▶ _TEXT PROVIDED_:
.....
By L. 1927, c. 297, this section was amended by adding:
"At any time before the commencement of the trial the court may permit the amendment of an indictment by counsel for the state both as to form and substance, provided no change is made in the name or identity of the crime charged, and provided that in case an amendment is made the defendant shall be given reasonable notice thereof and shall have, if he desires it, such further reasonable time as the court may deem proper in which to prepare his *175 defense, which further time shall be at least four days after notice of the amendment, if demanded by the defendant."
Defendant attacks the constitutionality of this amendment on the ground that its substance is not stated in the title of the act. That title reads: "An act to amend General Statutes 1923, Section 10648, relating to indictments in criminal cases and to amendments thereof." The amendment without question is embraced within that title.
Under the section as it existed prior to 1927, without doubt no change could be made in an indictment other than one of form. However, under the amendment it is expressly provided that there may be an amendment "both as to form and substance." The only limitations are that there be no change in the name or identity of the crime charged and that the defendant be given reasonable time within which to prepare his defense. In the instant case there was no change at all in the name of the crime charged. Defendant was given reasonable notice. Thus the problem resolves itself into the question of whether a crime actually was charged in the indictment as returned by the grand jury.
.....
Saved entries
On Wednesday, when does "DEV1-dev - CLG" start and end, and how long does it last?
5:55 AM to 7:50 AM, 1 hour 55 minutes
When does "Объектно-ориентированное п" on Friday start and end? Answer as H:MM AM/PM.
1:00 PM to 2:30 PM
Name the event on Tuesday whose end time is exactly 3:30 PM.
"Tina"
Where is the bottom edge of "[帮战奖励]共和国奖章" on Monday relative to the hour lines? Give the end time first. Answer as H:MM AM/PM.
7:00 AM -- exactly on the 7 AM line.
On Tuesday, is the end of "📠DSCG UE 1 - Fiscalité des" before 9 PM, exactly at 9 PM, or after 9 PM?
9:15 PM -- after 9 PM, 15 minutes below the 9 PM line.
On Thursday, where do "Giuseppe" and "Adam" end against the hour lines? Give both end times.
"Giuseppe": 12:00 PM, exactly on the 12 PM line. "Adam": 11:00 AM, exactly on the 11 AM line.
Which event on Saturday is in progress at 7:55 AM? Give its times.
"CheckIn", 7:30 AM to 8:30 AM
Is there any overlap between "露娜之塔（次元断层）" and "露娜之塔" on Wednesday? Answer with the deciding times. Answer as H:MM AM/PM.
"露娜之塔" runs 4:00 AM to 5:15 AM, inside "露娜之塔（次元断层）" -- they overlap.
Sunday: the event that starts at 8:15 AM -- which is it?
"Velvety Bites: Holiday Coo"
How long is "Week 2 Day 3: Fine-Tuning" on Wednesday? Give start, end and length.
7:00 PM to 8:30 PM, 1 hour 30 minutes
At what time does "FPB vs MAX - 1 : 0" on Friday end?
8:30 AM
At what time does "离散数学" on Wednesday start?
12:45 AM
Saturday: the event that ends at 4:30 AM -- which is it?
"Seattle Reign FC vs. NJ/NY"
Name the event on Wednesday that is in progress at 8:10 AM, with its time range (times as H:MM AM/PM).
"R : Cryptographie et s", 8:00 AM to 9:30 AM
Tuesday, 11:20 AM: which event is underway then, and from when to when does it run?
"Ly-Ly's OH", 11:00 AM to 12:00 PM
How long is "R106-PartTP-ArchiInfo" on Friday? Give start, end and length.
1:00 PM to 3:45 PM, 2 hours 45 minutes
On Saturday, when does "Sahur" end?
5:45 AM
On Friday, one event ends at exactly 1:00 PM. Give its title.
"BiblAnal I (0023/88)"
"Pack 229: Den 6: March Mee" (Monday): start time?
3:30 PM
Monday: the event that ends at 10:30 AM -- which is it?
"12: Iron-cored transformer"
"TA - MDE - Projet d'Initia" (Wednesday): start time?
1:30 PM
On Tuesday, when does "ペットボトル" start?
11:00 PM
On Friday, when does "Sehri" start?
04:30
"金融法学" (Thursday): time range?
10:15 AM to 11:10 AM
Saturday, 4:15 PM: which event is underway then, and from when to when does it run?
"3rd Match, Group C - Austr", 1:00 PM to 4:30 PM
.....
▶ _TASKS_:
a. Using the passage on amending indictments above, decide whether each statement agrees with it, answering yes or no and quoting the deciding words: (i) under the 1927 amendment, a defendant who demands it gets at least four days after notice of the amendment to prepare a defense; (ii) before 1927, the section allowed an indictment to be changed in substance as well as in form; (iii) in the instant case, the name of the crime charged was changed.
b. Please explain, in one to three sentences, why the defendant's constitutional attack on the amendment fails according to the passage on amending indictments.

▶ _SOLUTIONS FOR EACH TASK_:
a.
(i) Yes: "which further time shall be at least four days after notice of the amendment, if demanded by the defendant."
(ii) No: "without doubt no change could be made in an indictment other than one of form."
(iii) No: "In the instant case there was no change at all in the name of the crime charged."

b. The defendant argued that the amendment's substance was not stated in the title of the act. The title reads "An act to amend General Statutes 1923, Section 10648, relating to indictments in criminal cases and to amendments thereof," and the court holds that the amendment "without question is embraced within that title."